Here, while sitting on Jamboree Road overlooking Laguna de Bay and the fishing communities I visited in the previous days, I asked myself whether I’d found any good answer to that question. Perhaps even more importantly, could any of the answers be articulated in words?

The images I saw and the tiny encounters I had throughout these six walks around Los Baños gave me the feeling that my friendship with this place was rekindled, if not deepened. Also, I feel like I’ve been instructed about something, even if I’m still unsure what it is. What I’m sure of is that these walks helped me see why I chose to stay in Los Baños long enough to call it my home.

Los Baños is the only place I’ve stayed longer than three years, which isn’t named Baguio or San Jacinto. It is difficult for me to take root and find a home away from the familiar north, so to have this connection with Los Baños is not something I take lightly.

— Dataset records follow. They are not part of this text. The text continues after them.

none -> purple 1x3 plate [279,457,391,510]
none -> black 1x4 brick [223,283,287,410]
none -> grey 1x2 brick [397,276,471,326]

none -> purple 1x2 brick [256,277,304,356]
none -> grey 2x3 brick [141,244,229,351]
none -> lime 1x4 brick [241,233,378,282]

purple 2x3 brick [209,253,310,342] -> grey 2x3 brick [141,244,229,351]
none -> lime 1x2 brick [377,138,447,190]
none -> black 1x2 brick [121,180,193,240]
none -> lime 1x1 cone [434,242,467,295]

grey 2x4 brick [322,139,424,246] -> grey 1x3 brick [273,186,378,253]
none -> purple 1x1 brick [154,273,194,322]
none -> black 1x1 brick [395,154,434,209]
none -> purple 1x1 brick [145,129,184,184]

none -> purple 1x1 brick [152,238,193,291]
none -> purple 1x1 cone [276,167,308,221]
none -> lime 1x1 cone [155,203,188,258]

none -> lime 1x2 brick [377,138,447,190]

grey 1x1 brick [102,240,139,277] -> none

These walks helped me realize that Los Baños has given me a place where I could safely and freely embody my current state of liminality. Through its streets, roads, and dirt paths under the thick foliage of trees, between rice paddies, beside calm waters, and under century-old buildings, it has given me a safe space to doubt and question my previous beliefs about the world and myself. It has given me a place to retreat, rest, and rejuvenate as I walk in my spiritual wilderness. Through its ilaya, it reminds me that I’m a unique individual aspiring for freedom, and through its ilawod, it reminds me that I could be free only when my neighbor is also free.

Los Baños is no longer just the random place I transported myself in 2021, almost in haste during a pandemic. It has become a true ili, a home, the center from which I could launch whatever walks I aspire to in the coming days. And like any ili, it is a place I could always return to after a long walk.



I greeted him and held his left arm when he seemed too shaky to stand. I asked him to move closer to me as the vehicles behind him were too fast. He was all smiles when I asked him, louder than usual so he could hear me in the middle of all this traffic noise.

”Grandpa, where are you going?” I asked.

He uttered a place I didn’t catch.

Letting go of his arm, I asked him another question.

”Why are you walking by yourself at this age?”

He looked at me for a second, then pointed at his watch.

”It’s still early.”

I laughed and told him to take care as we went our separate ways.